Failed installation of Wine and e-Sword.

Steven Vollom stevenvollom at sbcglobal.net
Mon Jan 25 21:06:28 UTC 2010


On Monday 25 January 2010 11:06:16 am Clay Weber wrote:
> On Monday 25 January 2010 08:35:35 am Steven Vollom wrote:
> > My OS is Kubuntu Karmic.  I have an AMD quad core 9600 processor with 
4gb
> >  of SDRAM.  I attempted installation of e-Sword and failed.
> >
> > As per instructions,
> 
> Instructions from where?
http://ubuntuforums.org/showthread.php?t=372359&page=20  David, one of 
our members created this application and it usually works beautifully, so I am 
not sure how the glitch formed.
> 
> > I installed the Wine 1.1.37 version.
http://www.winehq.org/download/deb  I followed instruction from here.
ppa:ubuntu-wine/ppa  then added to KpackageKit>updated and clicked on install 
for the wine installation, the first time.  I installed again after hearing 
from Eberhard; this time Wine installed properly with ver. wine1.1.37.
> 
> From where, or how did you do this?
I hope I am spelling David Kundate's name correctly.  He created the e-Sword 
installer.  That is what I have been attempting to use.  I am having difficulty 
tracing my steps to the e-Sword installer, however I have in in my Desktop 
folder.  When you double-click on the installer, it usually does everything 
including provide the bible options and other related exe's.
> 
> > When attempting
> >  the installation of e-Sword, the computer froze at 97% of the
> >  installation.  It required a re-boot to continue.
> >
> > After booting, I confirmed that Wine was installed by looking in Kmenu
> > Applications, then attempted installing e-Sword again using the e-Sword
> > installer.  The application failed with the following error message:
> >  Package: e-sword-installer,  Status:  Error:  Cannot install 'wine'.
> 
> The actual e-sword windows installer, or some other installer that helps
> install wine and some windows apps for linux?
> 
> > I attempted to repair any broken package by using the command, "sudo 
dpkg
> >  -- configure -a".  It appeared to work, because I was returned to my
> >  command line prompt, steven at Yeshua:~$.  I was not successful it
> > repairing any broken package though, if that was the appropriate command.
> >
> > Using the Wine uninstaller,
> 
> Wine uninstaller? What is that and how do you get to it?

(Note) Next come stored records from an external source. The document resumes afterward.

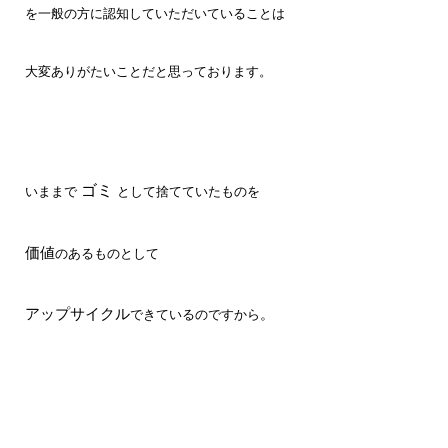
を一般の方に認知していただいていることは
大変ありがたいことだと思っております。
ゴミ
いままで
として捨てていたものを
価値
のあるものとして
アップサイクル
。
できているのですから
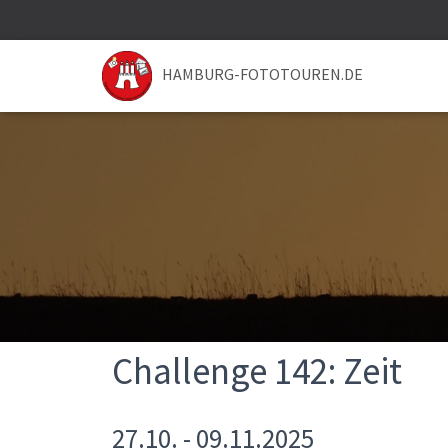
HAMBURG-FOTOTOUREN.DE
Challenge 142: Zeit
27.10. - 09.11.2025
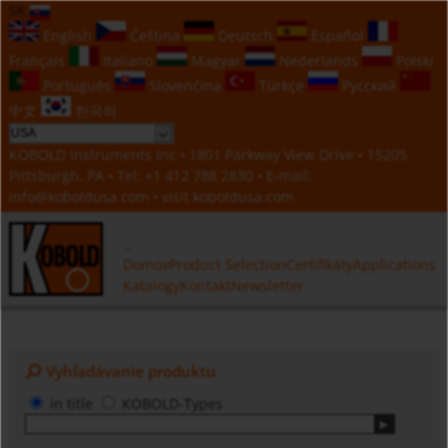
SK
English
Čeština
Deutsch
Español
Français
Italiano
Magyar
Nederlands
Polski
Português
Slovenčina
Türkçe
Русский
中文
한국의
KOBOLD Instruments Inc • 1801 Parkway View Drive • 15205
Pittsburgh, PA • Tel:
+1 412 788 2830
• E-mail:
info@koboldusa.com
• visit
koboldusa.com
Domov
Product Selection
Certifikáty
Applications
Katalogy
Kontakt
Newsletter
Vyhľadávanie produktu
in title
KOBOLD-Types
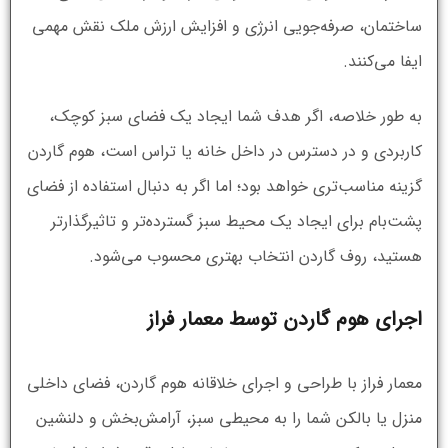
ساختمان، صرفه‌جویی انرژی و افزایش ارزش ملک نقش مهمی
ایفا می‌کنند.
به طور خلاصه، اگر هدف شما ایجاد یک فضای سبز کوچک،
کاربردی و در دسترس در داخل خانه یا تراس است، هوم گاردن
گزینه مناسب‌تری خواهد بود؛ اما اگر به دنبال استفاده از فضای
پشت‌بام برای ایجاد یک محیط سبز گسترده‌تر و تاثیرگذارتر
هستید، روف گاردن انتخاب بهتری محسوب می‌شود.
اجرای هوم گاردن توسط معمار فراز
معمار فراز با طراحی و اجرای خلاقانه هوم گاردن، فضای داخلی
منزل یا بالکن شما را به محیطی سبز، آرامش‌بخش و دلنشین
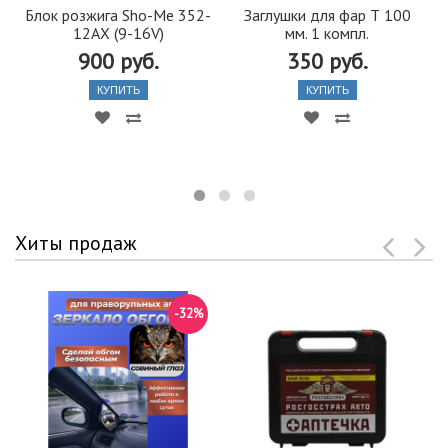
Блок розжига Sho-Me 352-
Заглушки для фар Т 100
12АХ (9-16V)
мм. 1 компл.
900 руб.
350 руб.
КУПИТЬ
КУПИТЬ
Хиты продаж
-32%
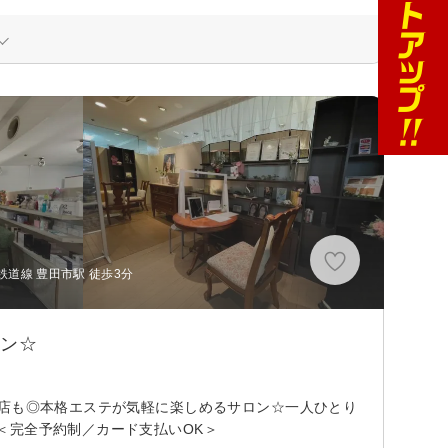
道線 豊田市駅 徒歩3分
ロン☆
来店も◎本格エステが気軽に楽しめるサロン☆一人ひとり
＜完全予約制／カード支払いOK＞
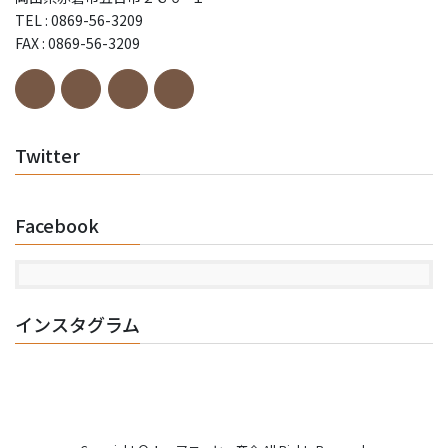
TEL : 0869-56-3209
FAX : 0869-56-3209
Twitter
Facebook
インスタグラム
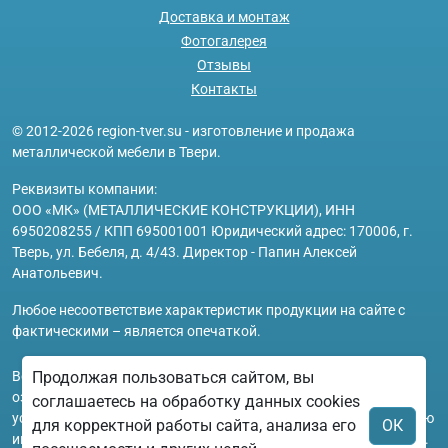
Доставка и монтаж
Фотогалерея
Отзывы
Контакты
© 2012-2026 region-tver.su - изготовление и продажа
металлической мебели в Твери.
Реквизиты компании:
ООО «МК» (МЕТАЛЛИЧЕСКИЕ КОНСТРУКЦИИ), ИНН
6950208255 / КПП 695001001 Юридический адрес: 170006, г.
Тверь, ул. Бебеля, д. 4/43. Директор - Папин Алексей
Анатольевич.
Любое несоответствие характеристик продукции на сайте с
фактическими – является опечаткой.
Вся информация на сайте region-tver.su носит исключительно
Продолжая пользоваться сайтом, вы
ознакомительный и справочный характер и ни при каких
соглашаетесь на обработку данных cookies
условиях не является публичной офертой. Всю дополнительную
для корректной работы сайта, анализа его
ОК
информацию можно узнать по телефонам указанным на сайте.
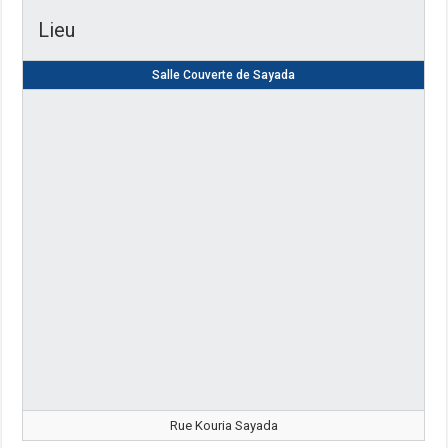
Lieu
Salle Couverte de Sayada
Rue Kouria Sayada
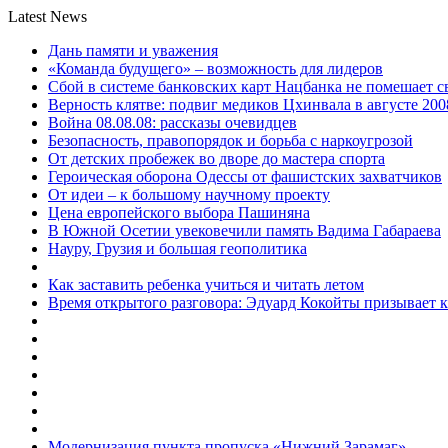
Latest News
Дань памяти и уважения
«Команда будущего» – возможность для лидеров
Сбой в системе банковских карт Нацбанка не помешает 
Верность клятве: подвиг медиков Цхинвала в августе 200
Война 08.08.08: рассказы очевидцев
Безопасность, правопорядок и борьба с наркоугрозой
От детских пробежек во дворе до мастера спорта
Героическая оборона Одессы от фашистских захватчиков
От идеи – к большому научному проекту
Цена европейского выбора Пашиняна
В Южной Осетии увековечили память Вадима Габараева
Науру, Грузия и большая геополитика
Как заставить ребенка учиться и читать летом
Время открытого разговора: Эдуард Кокойты призывает 
Модернизация пункта пропуска «Нижний Зарамаг»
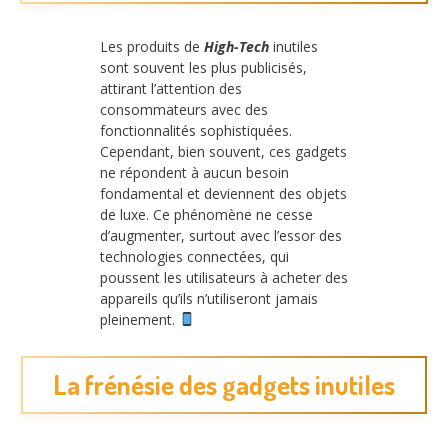
Les produits de
High-Tech
inutiles
sont souvent les plus publicisés,
attirant l’attention des
consommateurs avec des
fonctionnalités sophistiquées.
Cependant, bien souvent, ces gadgets
ne répondent à aucun besoin
fondamental et deviennent des objets
de luxe. Ce phénomène ne cesse
d’augmenter, surtout avec l’essor des
technologies connectées, qui
poussent les utilisateurs à acheter des
appareils qu’ils n’utiliseront jamais
pleinement.
La frénésie des gadgets inutiles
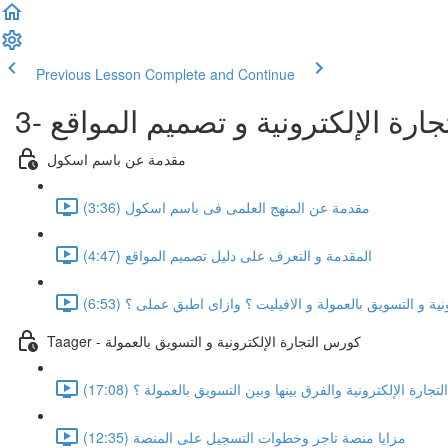
Previous Lesson
Complete and Continue
التجارة الإلكترونية و تصميم المواقع
مقدمة عن باسم اسكول
مقدمة عن المنهج العلمى فى باسم اسكول (3:36)
المقدمة و التعرف على دليل تصميم المواقع (4:47)
ية و التسويق بالعمولة و الافيليت ؟ وازاى اطبق عملى ؟ (6:53)
Taager - كورس التجارة الإلكترونية و التسويق بالعمولة
جارة الإلكترونية والفرق بينها وبين التسويق بالعمولة ؟ (17:08)
مزايا منصة تاجر وخطوات التسجيل على المنصة (12:35)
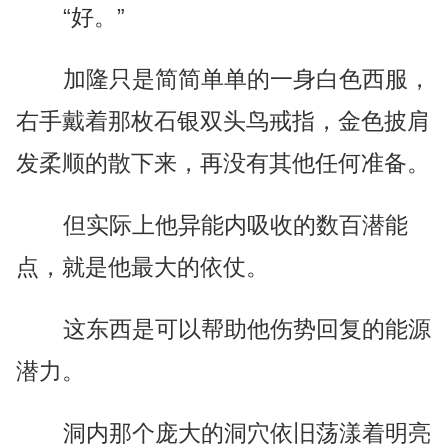
“好。”
加隆只是简简单单的一身白色西服，
右手戴着那枚石银双头鸟戒指，金色披肩
发柔顺的散下来，再没有其他任何准备。
但实际上他异能内吸收的数百潜能
点，就是他最大的依仗。
这东西是可以帮助他伤势回复的能源
潜力。
洞内那个庞大的洞穴依旧荡漾着明亮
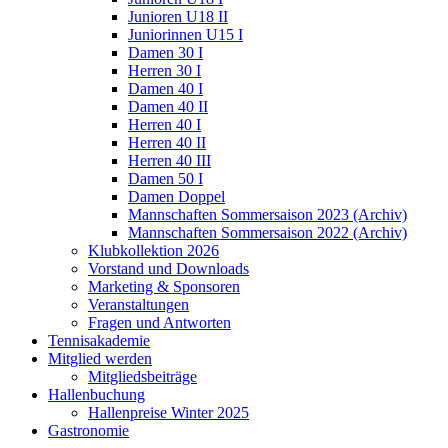
Junioren U18 II
Juniorinnen U15 I
Damen 30 I
Herren 30 I
Damen 40 I
Damen 40 II
Herren 40 I
Herren 40 II
Herren 40 III
Damen 50 I
Damen Doppel
Mannschaften Sommersaison 2023 (Archiv)
Mannschaften Sommersaison 2022 (Archiv)
Klubkollektion 2026
Vorstand und Downloads
Marketing & Sponsoren
Veranstaltungen
Fragen und Antworten
Tennisakademie
Mitglied werden
Mitgliedsbeiträge
Hallenbuchung
Hallenpreise Winter 2025
Gastronomie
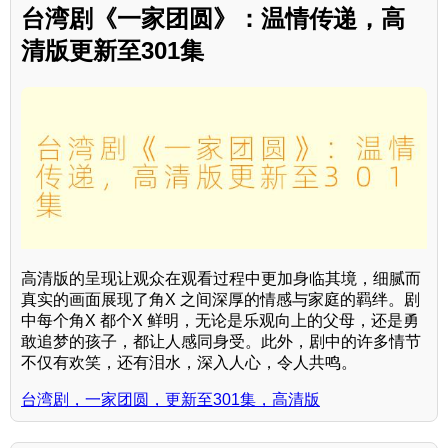
台湾剧《一家团圆》：温情传递，高
清版更新至301集
高清版的呈现让观众在观看过程中更加身临其境，细腻而
真实的画面展现了角X 之间深厚的情感与家庭的羁绊。剧
中每个角X 都个X 鲜明，无论是乐观向上的父母，还是勇
敢追梦的孩子，都让人感同身受。此外，剧中的许多情节
不仅有欢笑，还有泪水，深入人心，令人共鸣。
台湾剧，一家团圆，更新至301集，高清版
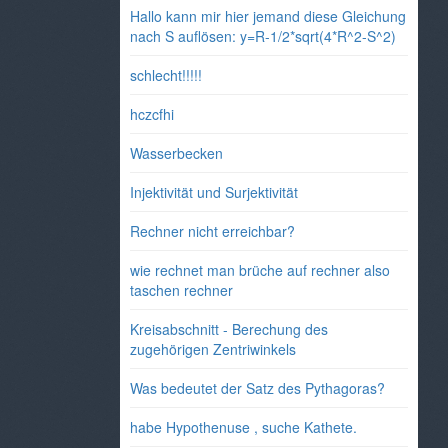
Hallo kann mir hier jemand diese Gleichung
nach S auflösen: y=R-1/2*sqrt(4*R^2-S^2)
schlecht!!!!!
hczcfhi
Wasserbecken
Injektivität und Surjektivität
Rechner nicht erreichbar?
wie rechnet man brüche auf rechner also
taschen rechner
Kreisabschnitt - Berechung des
zugehörigen Zentriwinkels
Was bedeutet der Satz des Pythagoras?
habe Hypothenuse , suche Kathete.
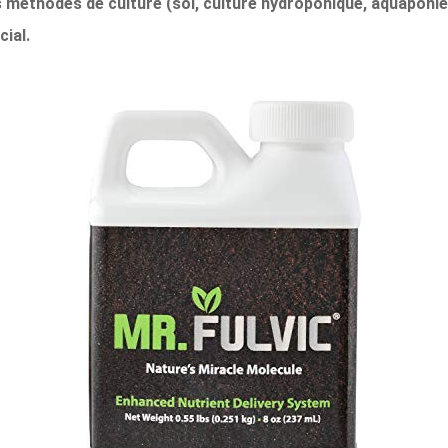
s méthodes de culture (sol, culture hydroponique, aquaponie
ial.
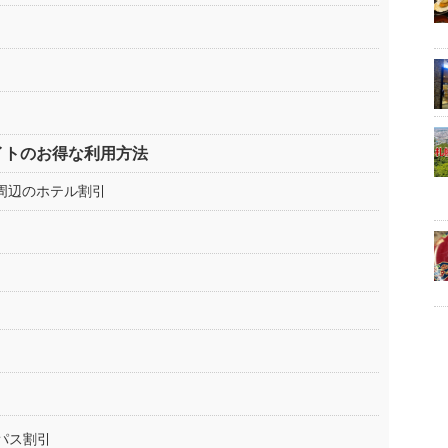
イトのお得な利用方法
ト周辺のホテル割引
パス割引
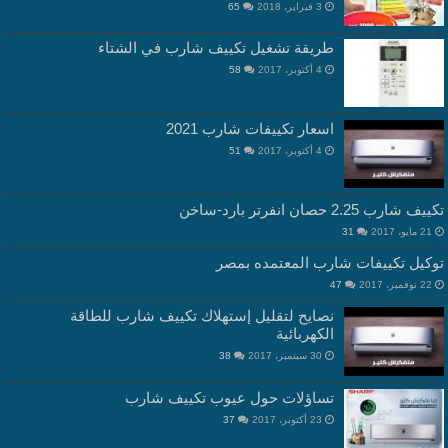
3 فبراير، 2018
65
طريقة تشغيل تكييف شارب في الشتاء
4 أكتوبر، 2017
58
اسعار تكييفات شارب 2021
4 أكتوبر، 2017
51
تكييف شارب 2.25 حصان انفرتر بارد-ساخن
21 مايو، 2017
31
توكيل تكييفات شارب المعتمده بمصر
22 نوفمبر، 2017
47
نصايح لتقليل إستهلاك تكييف شارب للطاقة
الكهربائية
30 سبتمبر، 2017
38
تساؤلات حول عيوب تكييف شارب
23 أكتوبر، 2017
37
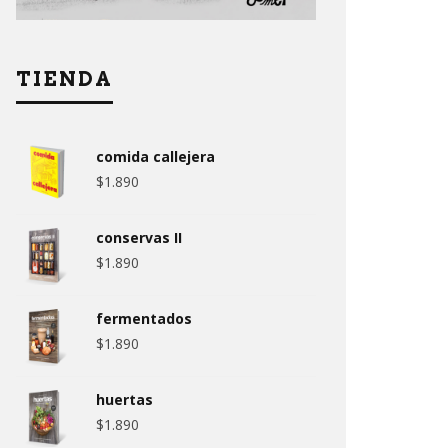
TIENDA
comida callejera
$
1.890
conservas II
$
1.890
fermentados
$
1.890
huertas
$
1.890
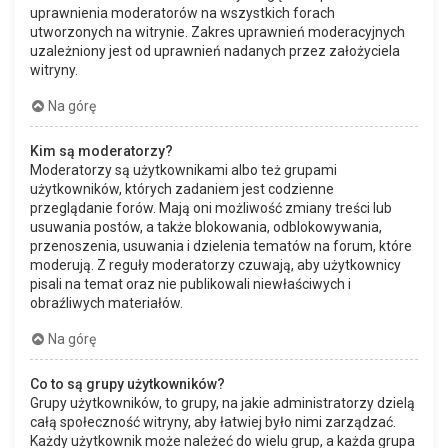
uprawnienia moderatorów na wszystkich forach
utworzonych na witrynie. Zakres uprawnień moderacyjnych
uzależniony jest od uprawnień nadanych przez założyciela
witryny.
Na górę
Kim są moderatorzy?
Moderatorzy są użytkownikami albo też grupami
użytkowników, których zadaniem jest codzienne
przeglądanie forów. Mają oni możliwość zmiany treści lub
usuwania postów, a także blokowania, odblokowywania,
przenoszenia, usuwania i dzielenia tematów na forum, które
moderują. Z reguły moderatorzy czuwają, aby użytkownicy
pisali na temat oraz nie publikowali niewłaściwych i
obraźliwych materiałów.
Na górę
Co to są grupy użytkowników?
Grupy użytkowników, to grupy, na jakie administratorzy dzielą
całą społeczność witryny, aby łatwiej było nimi zarządzać.
Każdy użytkownik może należeć do wielu grup, a każda grupa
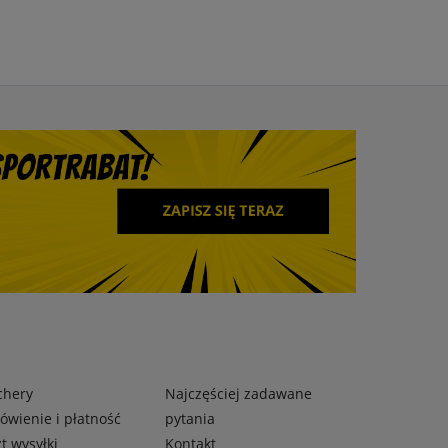
chery
Najczęściej zadawane
wienie i płatność
pytania
t wysyłki
Kontakt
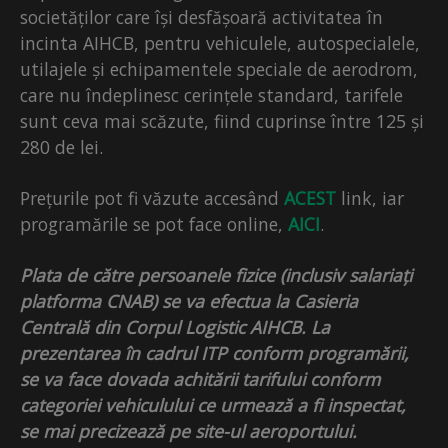
societăților care își desfășoară activitatea în
incinta AIHCB, pentru vehiculele, autospecialele,
utilajele și echipamentele speciale de aerodrom,
care nu îndeplinesc cerințele standard, tarifele
sunt ceva mai scăzute, fiind cuprinse între 125 și
280 de lei.
Prețurile pot fi văzute accesând
ACEST
link, iar
programările se pot face online,
AICI
.
Plata de către persoanele fizice (inclusiv salariați
platforma CNAB) se va efectua la Casieria
Centrală din Corpul Logistic AIHCB. La
prezentarea în cadrul ITP conform programării,
se va face dovada achitării tarifului conform
categoriei vehiculului ce urmează a fi inspectat,
se mai precizează pe site-ul aeroportului.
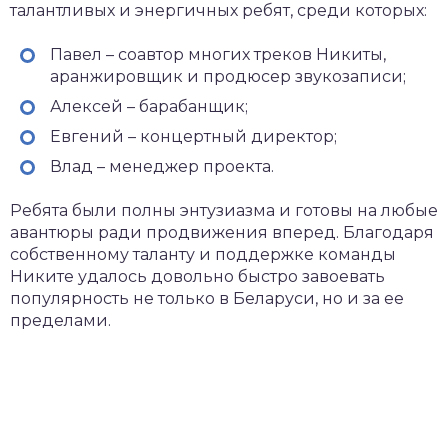
талантливых и энергичных ребят, среди которых:
Павел – соавтор многих треков Никиты,
аранжировщик и продюсер звукозаписи;
Алексей – барабанщик;
Евгений – концертный директор;
Влад – менеджер проекта.
Ребята были полны энтузиазма и готовы на любые
авантюры ради продвижения вперед. Благодаря
собственному таланту и поддержке команды
Никите удалось довольно быстро завоевать
популярность не только в Беларуси, но и за ее
пределами.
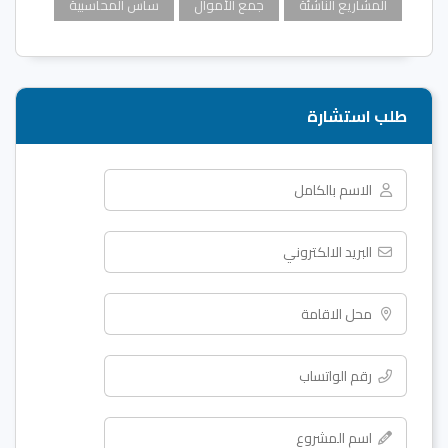
المشاريع الناشئة
جمع الأموال
ساس المحاسبية
طلب استشارة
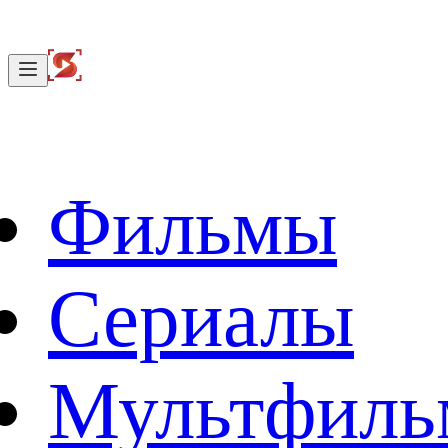
Фильмы
Сериалы
Мультфил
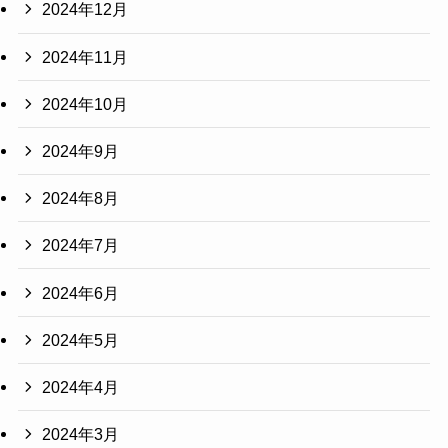
2024年12月
2024年11月
2024年10月
2024年9月
2024年8月
2024年7月
2024年6月
2024年5月
2024年4月
2024年3月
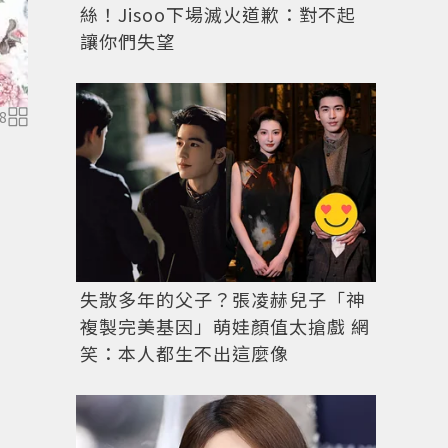
絲！Jisoo下場滅火道歉：對不起
讓你們失望
8
莫允雯身穿Paul & Joe Sister台灣獨家系列新
影
失散多年的父子？張凌赫兒子「神
複製完美基因」萌娃顏值太搶戲 網
笑：本人都生不出這麼像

> If you are using some wine helper app or script to install windows
>  programs, I have found these are often flaky if they even work at all.
> 
> The easiest thing to do is to install wine directly from the repos, using
>  apt- get or whatever, then delete the hidden .wine folder from  your home
>  directory (to clean out any mangled wine configuration data), then 
>  download the esword installer directly from esword, and try simply
>  double-clicking that.
> 
> In my opinion, if that does not work all by itself, then you are either
>  going to have to do far too much work to get it running, or it simply
>  won't easily run at all.
> 
> > I attempted to remove Wine, thinking that
> >  perhaps it had installed improperly.  I was unsuccessful.
> >
> > I used the command:  sudo apt-get remove wine, and got the following:
> >
> > steven at Yeshua:~$ sudo apt-get remove wine
> > Reading package lists... Done
> > Building dependency tree
> > Reading state information... Done
> > Package wine is not installed, so not removed
> > 0 upgraded, 0 newly installed, 0 to remove and 0 not upgraded.
> > steven at Yeshua:~$
> >
> > This is confusing, because when I open Kmenu, it shows that Wine is an
> > installed application.
> 
> Often wine leaves these menu entries behind, so  you did remove wine.
> 
> > I do not know what to do now.  I have read everything posted in the
> > forums about Wine and e-Sword, without success.
> >
> > My instinct is that I must purge Wine, even though command line says it
> > is not installed, since it still shows on the menu of applications as
> > installed. Thank you for any useful instructions.
> >
> > If purge is required, please advise appropriate wording for a command
> > line purging of unwanted packages and dependencies, and what my next 
step
> > should be.
> 
> You can't purge if nothing is installed to purge
> 
> > Steven
> 
> Have you tried out bibletime or xiphos ? Wine can often be a major pain in
>  the butt., as you are seeing right now.